Try it. If the KNO3 is becoming insoluble then surely you will see precipitation?
 
aaronnorth said:
My water is over 4x as hard as Fishbeasts - GH is 12d/ 215ppm and it grew like a weed.


Hi Aaron, could you clarify your figures for me, I have water of 28 german hardness (which I think is essentially the same as general hardness according to wikipedia) which gives me in the region of 500ppm calcium carbonate, if Fishbeasts' water is 50GH i think that would give 892ppm which would make his/her water 4 times harder than yours? there are so many scales I'm confused.

Chris
 
Hi all,
potassium nitrate (KNO3) will remain in solution as K+ NO3- ions right up to when the solution is fully saturated. That is why KNO3 is used in soluble fertilisers, you can make very concentrated stock solutions that you normally dilute 1:200 to use in hydroponics or as a liquid feed etc. You can add K and N until they reach toxic levels, but if it is another element that is limiting plant growth, there will be no effect from the increased levels (until toxic levels are reached).
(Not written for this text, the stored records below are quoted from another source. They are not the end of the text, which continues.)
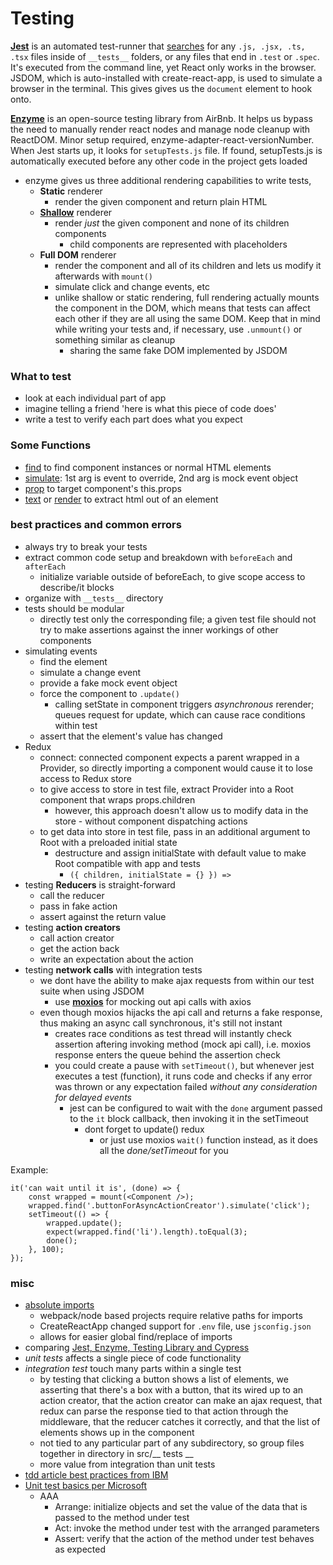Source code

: # Testing 
[**Jest**](https://jestjs.io/) is an automated test-runner that [searches](https://jestjs.io/docs/en/configuration#testmatch-arraystring) for any `.js, .jsx, .ts, .tsx` files inside of `__tests__` folders, or any files that end in `.test` or `.spec`. It's executed from the command line, yet React only works in the browser. JSDOM, which is auto-installed with create-react-app, is used to simulate a browser in the terminal. This gives gives us the `document` element to hook onto.

[**Enzyme**](https://enzymejs.github.io/enzyme/) is an open-source testing library from AirBnb. It helps us bypass the need to manually render react nodes and manage node cleanup with ReactDOM. Minor setup required, enzyme-adapter-react-versionNumber. When Jest starts up, it looks for `setupTests.js` file. If found, setupTests.js is automatically executed before any other code in the project gets loaded

- enzyme gives us three additional rendering capabilities to write tests, 
    - **Static** renderer
        - render the given component and return plain HTML
    - [**Shallow**](https://enzymejs.github.io/enzyme/docs/api/ShallowWrapper/find.html) renderer
        - render *just* the given component and none of its children components
            - child components are represented with placeholders
    - **Full DOM** renderer
        - render the component and all of its children and lets us modify it afterwards with `mount()`
        - simulate click and change events, etc
        - unlike shallow or static rendering, full rendering actually mounts the component in the DOM, which means that tests can affect each other if they are all using the same DOM. Keep that in mind while writing your tests and, if necessary, use `.unmount()` or something similar as cleanup
            - sharing the same fake DOM implemented by JSDOM

### What to test
- look at each individual part of app
- imagine telling a friend 'here is what this piece of code does'
- write a test to verify each part does what you expect

### Some Functions
- [find](https://enzymejs.github.io/enzyme/docs/api/ShallowWrapper/find.html) to find component instances or normal HTML elements
- [simulate](https://enzymejs.github.io/enzyme/docs/api/ReactWrapper/simulate.html): 1st arg is event to override, 2nd arg is mock event object
- [prop](https://enzymejs.github.io/enzyme/docs/api/ReactWrapper/prop.html) to target component's this.props
- [text](https://enzymejs.github.io/enzyme/docs/api/ShallowWrapper/text.html) or [render](https://enzymejs.github.io/enzyme/docs/api/ShallowWrapper/render.html) to extract html out of an element

### best practices and common errors
- always try to break your tests
- extract common code setup and breakdown with `beforeEach` and `afterEach`
    - initialize variable outside of beforeEach, to give scope access to describe/it blocks
- organize with `__tests__` directory
- tests should be modular
    - directly test only the corresponding file; a given test file should not try to make assertions against the inner workings of other components
- simulating events
    - find the element
    - simulate a change event
    - provide a fake mock event object
    - force the component to `.update()`
        - calling setState in component triggers *asynchronous* rerender; queues request for update, which can cause race conditions within test
    - assert that the element's value has changed
- Redux 
    - connect: connected component expects a parent wrapped in a Provider, so directly importing a component would cause it to lose access to Redux store
    - to give access to store in test file, extract Provider into a Root component that wraps props.children
        - however, this approach doesn't allow us to modify data in the store - without component dispatching actions
    - to get data into store in test file, pass in an additional argument to Root with a preloaded initial state
        - destructure and assign initialState with default value to make Root compatible with app and tests
            - `({ children, initialState = {} }) =>`
- testing **Reducers** is straight-forward
    - call the reducer
    - pass in fake action
    - assert against the return value
- testing **action creators**
    - call action creator
    - get the action back
    - write an expectation about the action
- testing **network calls** with integration tests
    - we dont have the ability to make ajax requests from within our test suite when using JSDOM
        - use [**moxios**](https://github.com/axios/moxios) for mocking out api calls with axios
    - even though moxios hijacks the api call and returns a fake response, thus making an async call synchronous, it's still not instant
        - creates race conditions as test thread will instantly check assertion aftering invoking method (mock api call), i.e. moxios response enters the queue behind the assertion check
        - you could create a pause with `setTimeout()`, but whenever jest executes a test (function), it runs code and checks if any error was thrown or any expectation failed *without any consideration for delayed events*
            - jest can be configured to wait with the `done` argument passed to the `it` block callback, then invoking it in the setTimeout
                - dont forget to update() redux 
                    - or just use moxios `wait()` function instead, as it does all the *done/setTimeout* for you

Example: 

    it('can wait until it is', (done) => {
        const wrapped = mount(<Component />);  
        wrapped.find('.buttonForAsyncActionCreator').simulate('click');
        setTimeout(() => {
            wrapped.update();
            expect(wrapped.find('li').length).toEqual(3);
            done();
        }, 100);
    });

### misc
- [absolute imports](https://create-react-app.dev/docs/importing-a-component/#absolute-imports)
    - webpack/node based projects require relative paths for imports
    - CreateReactApp changed support for `.env` file, use `jsconfig.json`
    - allows for easier global find/replace of imports
- comparing [Jest, Enzyme, Testing Library and Cypress](https://medium.com/javascript-in-plain-english/i-tested-a-react-app-with-jest-testing-library-and-cypress-here-are-the-differences-3192eae03850)
- *unit tests* affects a single piece of code functionality
- *integration test* touch many parts within a single test
    - by testing that clicking a button shows a list of elements, we asserting that there's a box with a button, that its wired up to an action creator, that the action creator can make an ajax request, that redux can parse the response tied to that action through the middleware, that the reducer catches it correctly, and that the list of elements shows up in the component
    - not tied to any particular part of any subdirectory, so group files together in directory in src/__ tests __
    - more value from integration than unit tests
- [tdd article best practices from IBM](https://developer.ibm.com/devpractices/software-development/articles/5-steps-of-test-driven-development/)
- [Unit test basics per Microsoft](https://docs.microsoft.com/en-us/visualstudio/test/unit-test-basics?view=vs-2019)
    - AAA
        - Arrange: initialize objects and set the value of the data that is passed to the method under test
        - Act: invoke the method under test with the arranged parameters
        - Assert: verify that the action of the method under test behaves as expected

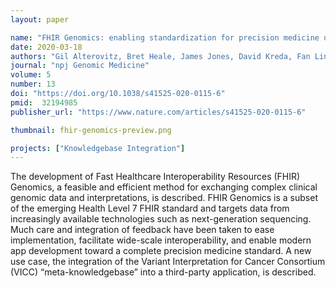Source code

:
 ```yaml
---
layout: paper

name: "FHIR Genomics: enabling standardization for precision medicine use cases"
date: 2020-03-18
authors: "Gil Alterovitz, Bret Heale, James Jones, David Kreda, Fan Lin, Lei Liu, Xin Liu, Kenneth D. Mandl, David W. Poloway, Rachel Ramoni, Alex Wagner & Jeremy L. Warner"
journal: "npj Genomic Medicine"
volume: 5
number: 13
doi: "https://doi.org/10.1038/s41525-020-0115-6"
pmid:  32194985
publisher_url: "https://www.nature.com/articles/s41525-020-0115-6"

thumbnail: fhir-genomics-preview.png

projects: ["Knowledgebase Integration"]
---
```

The development of Fast Healthcare Interoperability Resources (FHIR) Genomics, a feasible and efficient method for exchanging complex clinical genomic data and interpretations, is described. FHIR Genomics is a subset of the emerging Health Level 7 FHIR standard and targets data from increasingly available technologies such as next-generation sequencing. Much care and integration of feedback have been taken to ease implementation, facilitate wide-scale interoperability, and enable modern app development toward a complete precision medicine standard. A new use case, the integration of the Variant Interpretation for Cancer Consortium (VICC) “meta-knowledgebase” into a third-party application, is described.
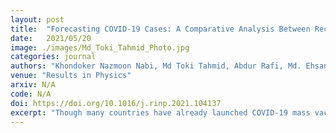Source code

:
 ```yaml
---
layout: post
title:  "Forecasting COVID-19 Cases: A Comparative Analysis Between Recurrent and Convolutional Neural Networks"
date:   2021/05/20
image: ./images/Md_Toki_Tahmid_Photo.jpg
categories: journal
authors: "Khondoker Nazmoon Nabi, Md Toki Tahmid, Abdur Rafi, Md. Ehsanul Kader, Md. Asif Haider"
venue: "Results in Physics"
arxiv: N/A
code: N/A
doi: https://doi.org/10.1016/j.rinp.2021.104137
excerpt: "Though many countries have already launched COVID-19 mass vaccination programs to control the disease outbreak quickly, numerous countries around worldwide are grappling with unprecedented surges of new COVID-19 cases due to a more contagious and deadly variant of coronavirus. As the number of new cases is skyrocketing, pandemic fatigue and public apathy towards different intervention strategies pose new challenges to government officials to combat the pandemic. Henceforth, it is indispensable for the government officials to understand the future dynamics of COVID-19 flawlessly to develop strategic preparedness and resilient response planning. In light of the above circumstances, probable future outbreak scenarios in Brazil, Russia, and the United kingdom have been sketched in this study with the help of four deep learning models: long short term memory (LSTM), gated recurrent unit (GRU), convolutional neural network (CNN) and multivariate convolutional neural network (MCNN). In our analysis, the CNN algorithm has outperformed other deep learning models in terms of validation accuracy and forecasting consistency. It is unearthed in our study that CNN can provide robust long-term forecasting results in time-series analysis due to its capability of essential features learning, distortion invariance, and temporal dependence learning. However, the prediction accuracy of the LSTM algorithm has been found to be poor as it tries to discover seasonality and periodic intervals from any time-series dataset, which were absent in our studied countries. Our study has highlighted the promising validation of using convolutional neural networks instead of recurrent neural networks when forecasting with very few features and less amount of historical data."
---
```

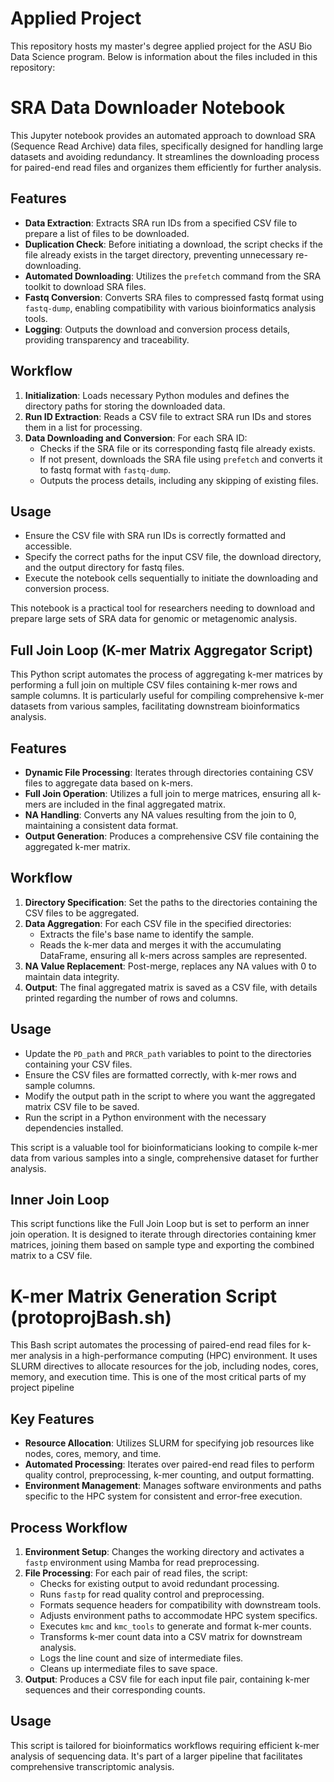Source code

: # Applied Project
This repository hosts my master's degree applied project for the ASU Bio Data Science program. Below is information about the files included in this repository:

# SRA Data Downloader Notebook

This Jupyter notebook provides an automated approach to download SRA (Sequence Read Archive) data files, specifically designed for handling large datasets and avoiding redundancy. It streamlines the downloading process for paired-end read files and organizes them efficiently for further analysis.

## Features

- **Data Extraction**: Extracts SRA run IDs from a specified CSV file to prepare a list of files to be downloaded.
- **Duplication Check**: Before initiating a download, the script checks if the file already exists in the target directory, preventing unnecessary re-downloading.
- **Automated Downloading**: Utilizes the `prefetch` command from the SRA toolkit to download SRA files.
- **Fastq Conversion**: Converts SRA files to compressed fastq format using `fastq-dump`, enabling compatibility with various bioinformatics analysis tools.
- **Logging**: Outputs the download and conversion process details, providing transparency and traceability.

## Workflow

1. **Initialization**: Loads necessary Python modules and defines the directory paths for storing the downloaded data.
2. **Run ID Extraction**: Reads a CSV file to extract SRA run IDs and stores them in a list for processing.
3. **Data Downloading and Conversion**: For each SRA ID:
   - Checks if the SRA file or its corresponding fastq file already exists.
   - If not present, downloads the SRA file using `prefetch` and converts it to fastq format with `fastq-dump`.
   - Outputs the process details, including any skipping of existing files.

## Usage

- Ensure the CSV file with SRA run IDs is correctly formatted and accessible.
- Specify the correct paths for the input CSV file, the download directory, and the output directory for fastq files.
- Execute the notebook cells sequentially to initiate the downloading and conversion process.

This notebook is a practical tool for researchers needing to download and prepare large sets of SRA data for genomic or metagenomic analysis.


## Full Join Loop (K-mer Matrix Aggregator Script)

This Python script automates the process of aggregating k-mer matrices by performing a full join on multiple CSV files containing k-mer rows and sample columns. It is particularly useful for compiling comprehensive k-mer datasets from various samples, facilitating downstream bioinformatics analysis.

## Features

- **Dynamic File Processing**: Iterates through directories containing CSV files to aggregate data based on k-mers.
- **Full Join Operation**: Utilizes a full join to merge matrices, ensuring all k-mers are included in the final aggregated matrix.
- **NA Handling**: Converts any NA values resulting from the join to 0, maintaining a consistent data format.
- **Output Generation**: Produces a comprehensive CSV file containing the aggregated k-mer matrix.

## Workflow

1. **Directory Specification**: Set the paths to the directories containing the CSV files to be aggregated.
2. **Data Aggregation**: For each CSV file in the specified directories:
   - Extracts the file's base name to identify the sample.
   - Reads the k-mer data and merges it with the accumulating DataFrame, ensuring all k-mers across samples are represented.
3. **NA Value Replacement**: Post-merge, replaces any NA values with 0 to maintain data integrity.
4. **Output**: The final aggregated matrix is saved as a CSV file, with details printed regarding the number of rows and columns.

## Usage

- Update the `PD_path` and `PRCR_path` variables to point to the directories containing your CSV files.
- Ensure the CSV files are formatted correctly, with k-mer rows and sample columns.
- Modify the output path in the script to where you want the aggregated matrix CSV file to be saved.
- Run the script in a Python environment with the necessary dependencies installed.

This script is a valuable tool for bioinformaticians looking to compile k-mer data from various samples into a single, comprehensive dataset for further analysis.


## Inner Join Loop
This script functions like the Full Join Loop but is set to perform an inner join operation. It is designed to iterate through directories containing kmer matrices, joining them based on sample type and exporting the combined matrix to a CSV file.

# K-mer Matrix Generation Script (protoprojBash.sh) 

This Bash script automates the processing of paired-end read files for k-mer analysis in a high-performance computing (HPC) environment. It uses SLURM directives to allocate resources for the job, including nodes, cores, memory, and execution time. This is one of the most critical parts of my project pipeline

## Key Features

- **Resource Allocation**: Utilizes SLURM for specifying job resources like nodes, cores, memory, and time.
- **Automated Processing**: Iterates over paired-end read files to perform quality control, preprocessing, k-mer counting, and output formatting.
- **Environment Management**: Manages software environments and paths specific to the HPC system for consistent and error-free execution.

## Process Workflow

1. **Environment Setup**: Changes the working directory and activates a `fastp` environment using Mamba for read preprocessing.
2. **File Processing**: For each pair of read files, the script:
    - Checks for existing output to avoid redundant processing.
    - Runs `fastp` for read quality control and preprocessing.
    - Formats sequence headers for compatibility with downstream tools.
    - Adjusts environment paths to accommodate HPC system specifics.
    - Executes `kmc` and `kmc_tools` to generate and format k-mer counts.
    - Transforms k-mer count data into a CSV matrix for downstream analysis.
    - Logs the line count and size of intermediate files.
    - Cleans up intermediate files to save space.
3. **Output**: Produces a CSV file for each input file pair, containing k-mer sequences and their corresponding counts.

## Usage

This script is tailored for bioinformatics workflows requiring efficient k-mer analysis of sequencing data. It's part of a larger pipeline that facilitates comprehensive transcriptomic analysis.
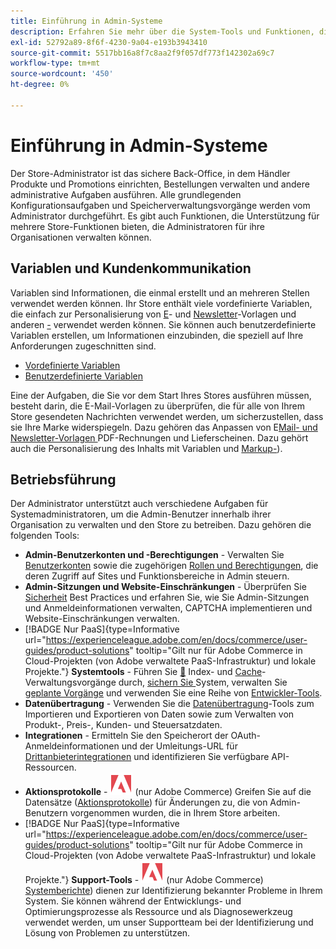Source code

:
 ```yaml
---
title: Einführung in Admin-Systeme
description: Erfahren Sie mehr über die System-Tools und Funktionen, die der Administrator des Stores verwenden kann, um Sites, Daten, Integrationen und Admin-Benutzer effektiv zu verwalten.
exl-id: 52792a89-8f6f-4230-9a04-e193b3943410
source-git-commit: 5517bb16a8f7c8aa2f9f057df773f142302a69c7
workflow-type: tm+mt
source-wordcount: '450'
ht-degree: 0%

---
```


# Einführung in Admin-Systeme

Der Store-Administrator ist das sichere Back-Office, in dem Händler Produkte und Promotions einrichten, Bestellungen verwalten und andere administrative Aufgaben ausführen. Alle grundlegenden Konfigurationsaufgaben und Speicherverwaltungsvorgänge werden vom Administrator durchgeführt. Es gibt auch Funktionen, die Unterstützung für mehrere Store-Funktionen bieten, die Administratoren für ihre Organisationen verwalten können.

## Variablen und Kundenkommunikation

Variablen sind Informationen, die einmal erstellt und an mehreren Stellen verwendet werden können. Ihr Store enthält viele vordefinierte Variablen, die einfach zur Personalisierung von [E](email-templates.md)- und [Newsletter](../merchandising-promotions/newsletter-template.md)-Vorlagen und anderen [-](../content-design/introduction.md#content) verwendet werden können. Sie können auch benutzerdefinierte Variablen erstellen, um Informationen einzubinden, die speziell auf Ihre Anforderungen zugeschnitten sind.

- [Vordefinierte Variablen](variables-predefined.md)
- [Benutzerdefinierte Variablen](variables-custom.md)

Eine der Aufgaben, die Sie vor dem Start Ihres Stores ausführen müssen, besteht darin, die E-Mail-Vorlagen zu überprüfen, die für alle von Ihrem Store gesendeten Nachrichten verwendet werden, um sicherzustellen, dass sie Ihre Marke widerspiegeln. Dazu gehören das Anpassen von E[Mail- und Newsletter-Vorlagen ](../merchandising-promotions/newsletter-template.md) PDF-Rechnungen und Lieferscheinen. Dazu gehört auch die Personalisierung des Inhalts mit Variablen und [Markup-](markup-tags.md)).

## Betriebsführung

Der Administrator unterstützt auch verschiedene Aufgaben für Systemadministratoren, um die Admin-Benutzer innerhalb ihrer Organisation zu verwalten und den Store zu betreiben. Dazu gehören die folgenden Tools:

- **Admin-Benutzerkonten und -Berechtigungen** - Verwalten Sie [Benutzerkonten](permissions-users-all.md) sowie die zugehörigen [Rollen und Berechtigungen](permissions-user-roles.md), die deren Zugriff auf Sites und Funktionsbereiche in Admin steuern.
- **Admin-Sitzungen und Website-Einschränkungen** - Überprüfen Sie [Sicherheit](security.md) Best Practices und erfahren Sie, wie Sie Admin-Sitzungen und Anmeldeinformationen verwalten, CAPTCHA implementieren und Website-Einschränkungen verwalten.
- [!BADGE Nur PaaS]{type=Informative url="https://experienceleague.adobe.com/en/docs/commerce/user-guides/product-solutions" tooltip="Gilt nur für Adobe Commerce in Cloud-Projekten (von Adobe verwaltete PaaS-Infrastruktur) und lokale Projekte."} **Systemtools** - Führen Sie [&#128279;](index-management.md) Index- und [Cache](cache-management.md)-Verwaltungsvorgänge durch, [sichern Sie ](backups.md) System, verwalten Sie [geplante Vorgänge](data-scheduled-import-export.md) und verwenden Sie eine Reihe von [Entwickler-Tools](developer-tools.md).
- **Datenübertragung** - Verwenden Sie die [Datenübertragung](data-transfer.md)-Tools zum Importieren und Exportieren von Daten sowie zum Verwalten von Produkt-, Preis-, Kunden- und Steuersatzdaten.
- **Integrationen** - Ermitteln Sie den Speicherort der OAuth-Anmeldeinformationen und der Umleitungs-URL für [Drittanbieterintegrationen](integrations.md) und identifizieren Sie verfügbare API-Ressourcen.
- **Aktionsprotokolle** - ![Adobe Commerce](../assets/adobe-logo.svg) (nur Adobe Commerce) Greifen Sie auf die Datensätze ([Aktionsprotokolle](action-log.md)) für Änderungen zu, die von Admin-Benutzern vorgenommen wurden, die in Ihrem Store arbeiten.
- [!BADGE Nur PaaS]{type=Informative url="https://experienceleague.adobe.com/en/docs/commerce/user-guides/product-solutions" tooltip="Gilt nur für Adobe Commerce in Cloud-Projekten (von Adobe verwaltete PaaS-Infrastruktur) und lokale Projekte."} **Support-Tools** - ![Adobe Commerce](../assets/adobe-logo.svg) (nur Adobe Commerce) [Systemberichte](support.md#access-system-reports)) dienen zur Identifizierung bekannter Probleme in Ihrem System. Sie können während der Entwicklungs- und Optimierungsprozesse als Ressource und als Diagnosewerkzeug verwendet werden, um unser Supportteam bei der Identifizierung und Lösung von Problemen zu unterstützen.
Iron (Fe) has to be oxidised and chelated in solutions above pH7 , or it forms insoluble iron phosphate compounds. The chelation only works because, although the in Fe EDTA is very tightly bound (it is the most tightly bound ion), it is photo-degraded and Fe then becomes available.

Phosphorus also forms insoluble calcium phosphate compounds at pH above 7, and if you have a very large reservoir of calcium carbonate (really Ca 2+ ions present), phosphate may be the limiting nutrient as it will all rapidly become insoluble and unavailable.

Magnesium may be available, but when the calcium magnesium ratio is very high, many plants find it difficult to uptake Mg, which is an important component of chlorophyll.

Last but not least 50 degrees of hardness is very hard water, each degree of hardness is equivalent to 17.85 ppm of CaCO3, and anything above 30 degrees is "very hard" according to that unimpeachable source "wikipedia".

cheers Darrel
 
chump54 said:
aaronnorth said:
My water is over 4x as hard as Fishbeasts - GH is 12d/ 215ppm and it grew like a weed.


Hi Aaron, could you clarify your figures for me, I have water of 28 german hardness (which I think is essentially the same as general hardness according to wikipedia) which gives me in the region of 500ppm calcium carbonate, if Fishbeasts' water is 50GH i think that would give 892ppm which would make his/her water 4 times harder than yours? there are so many scales I'm confused.

Chris

Hi, fishbeasts is 50ppm (so he said on another forum) but if he has got mixed up then yes his water will be 4x harder than mine. It is easy mistake to do and can throw results/ theories way off as you & Darrel have pointed out above!

We'll just have to wait for clarification.